• _Assignment_
In the material below, the lines between the one holding "Tirsdag 25. august 2026" and the one holding "Выплаты: Два раза в месяц", inclusive, are to be set down word for word. Pictures stay out.

• _Available data_
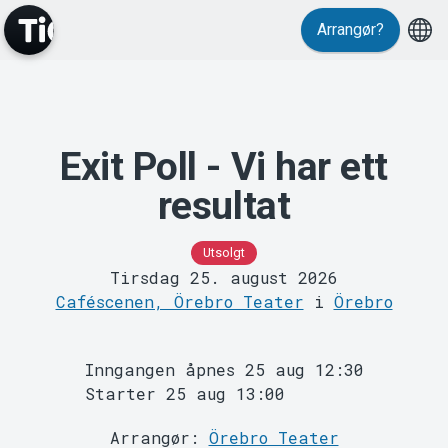
Arrangør?
Exit Poll - Vi har ett
MyTickster
resultat
Utsolgt
Tirsdag 25. august 2026
Caféscenen, Örebro Teater
i
Örebro
Inngangen åpnes 25 aug 12:30
Support
Starter 25 aug 13:00
Arrangør:
Örebro Teater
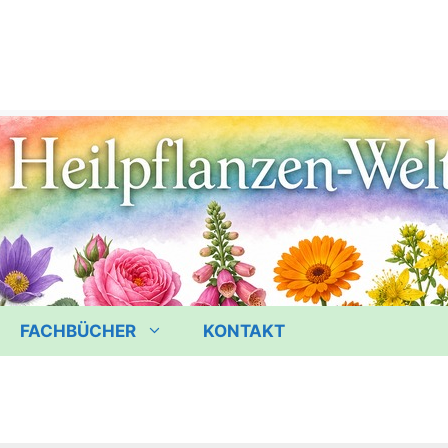
FACHBÜCHER
KONTAKT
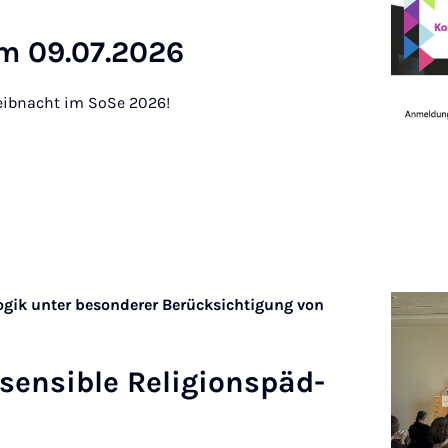
am 09.07.2026
eibnacht im SoSe 2026!
gik unter besonderer Berücksichtigung von
z­sens­ible Re­li­gion­späd­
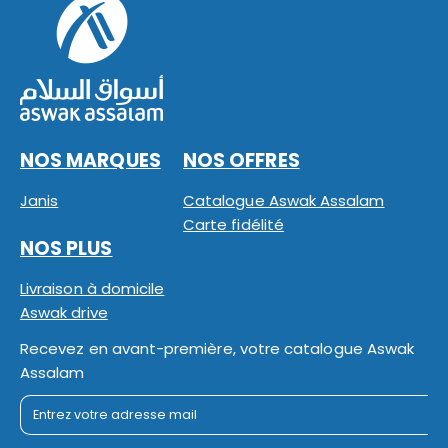
NOS MARQUES
NOS OFFRES
Janis
Catalogue Aswak Assalam
Carte fidélité
NOS PLUS
Livraison à domicile
Aswak drive
Recevez en avant-première, votre catalogue Aswak
Assalam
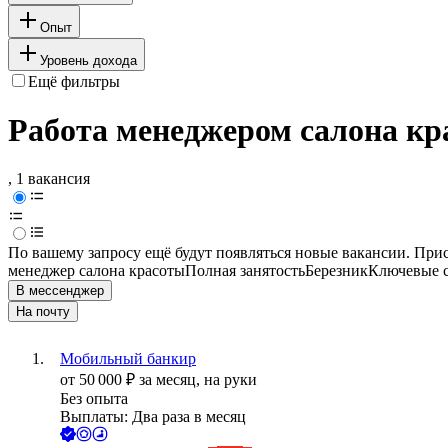
Опыт
Уровень дохода
Ещё фильтры
Работа менеджером салона кр
, 1 вакансия
По вашему запросу ещё будут появляться новые вакансии. При
менеджер салона красоты
Полная занятость
Березник
Ключевые с
В мессенджер
На почту
Мобильный банкир
от
50 000
₽
за месяц,
на руки
Без опыта
Выплаты: Два раза в месяц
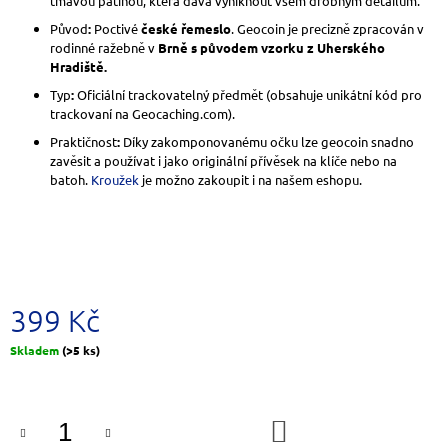
tmavou patinou, která dává vyniknout všem drobným detailům.
J
Původ
:
Poctivé
české řemeslo
. Geocoin je precizně zpracován v
E
rodinné ražebně v
Brně s původem vzorku z Uherského
M
Hradiště.
E
Typ
:
Oficiální trackovatelný předmět (obsahuje unikátní kód pro
trackovaní na Geocaching.com).
LIMITOVANÝ
STAROMĚDĚNÝ
Praktičnost
:
Díky zakomponovanému očku lze geocoin snadno
KVĚT
zavěsit a používat i jako originální přívěsek na klíče nebo na
499
batoh.
Kroužek
je možno zakoupit i na našem eshopu.
Kč
399 Kč
Měrná
Skladem
(>5 ks)
cena:
DO
KOŠÍKU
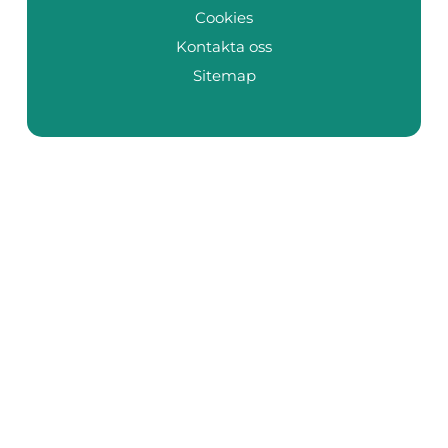
Cookies
Kontakta oss
Sitemap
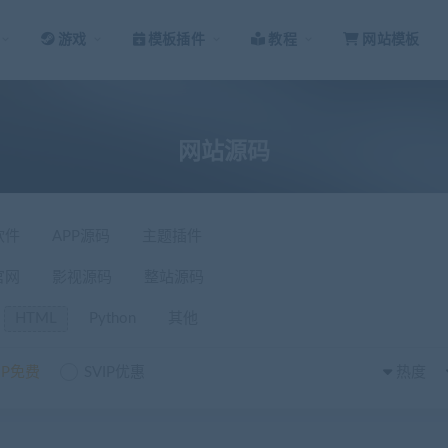
游戏
模板插件
教程
网站模板
网站源码
软件
APP源码
主题插件
官网
影视源码
整站源码
HTML
Python
其他
IP免费
SVIP优惠
热度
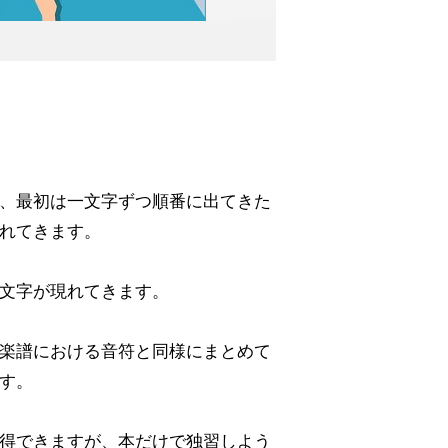
、最初は一文字ずつ順番に出てきた
れてきます。
文字が現れてきます。
楽譜における音符と同様にまとめて
す。
得できますが、本だけで独習しよう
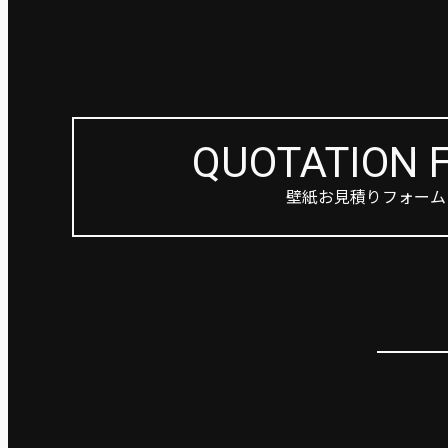
QUOTATION 
壁紙お見積りフォーム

• _Output for this exercise_
Tirsdag 25. august 2026
Caféscenen, Örebro Teater
i
Örebro
Inngangen åpnes 25 aug 12:30
Support
Starter 25 aug 13:00
Arrangør:
Örebro Teater
FACHBÜCHER
KONTAKT
am 09.07.2026
eibnacht im SoSe 2026!
gik unter besonderer Berücksichtigung von
z­sens­ible Re­li­gion­späd­
NOS MARQUES
NOS OFFRES
Janis
Catalogue Aswak Assalam
Carte fidélité
NOS PLUS
Livraison à domicile
Aswak drive
Recevez en avant-première, votre catalogue Aswak
Assalam
Опыт
Уровень дохода
Ещё фильтры
Работа менеджером салона кр
, 1 вакансия
По вашему запросу ещё будут появляться новые вакансии. При
менеджер салона красоты
Полная занятость
Березник
Ключевые с
В мессенджер
На почту
Мобильный банкир
от
50 000
₽
за месяц,
на руки
Без опыта
Выплаты: Два раза в месяц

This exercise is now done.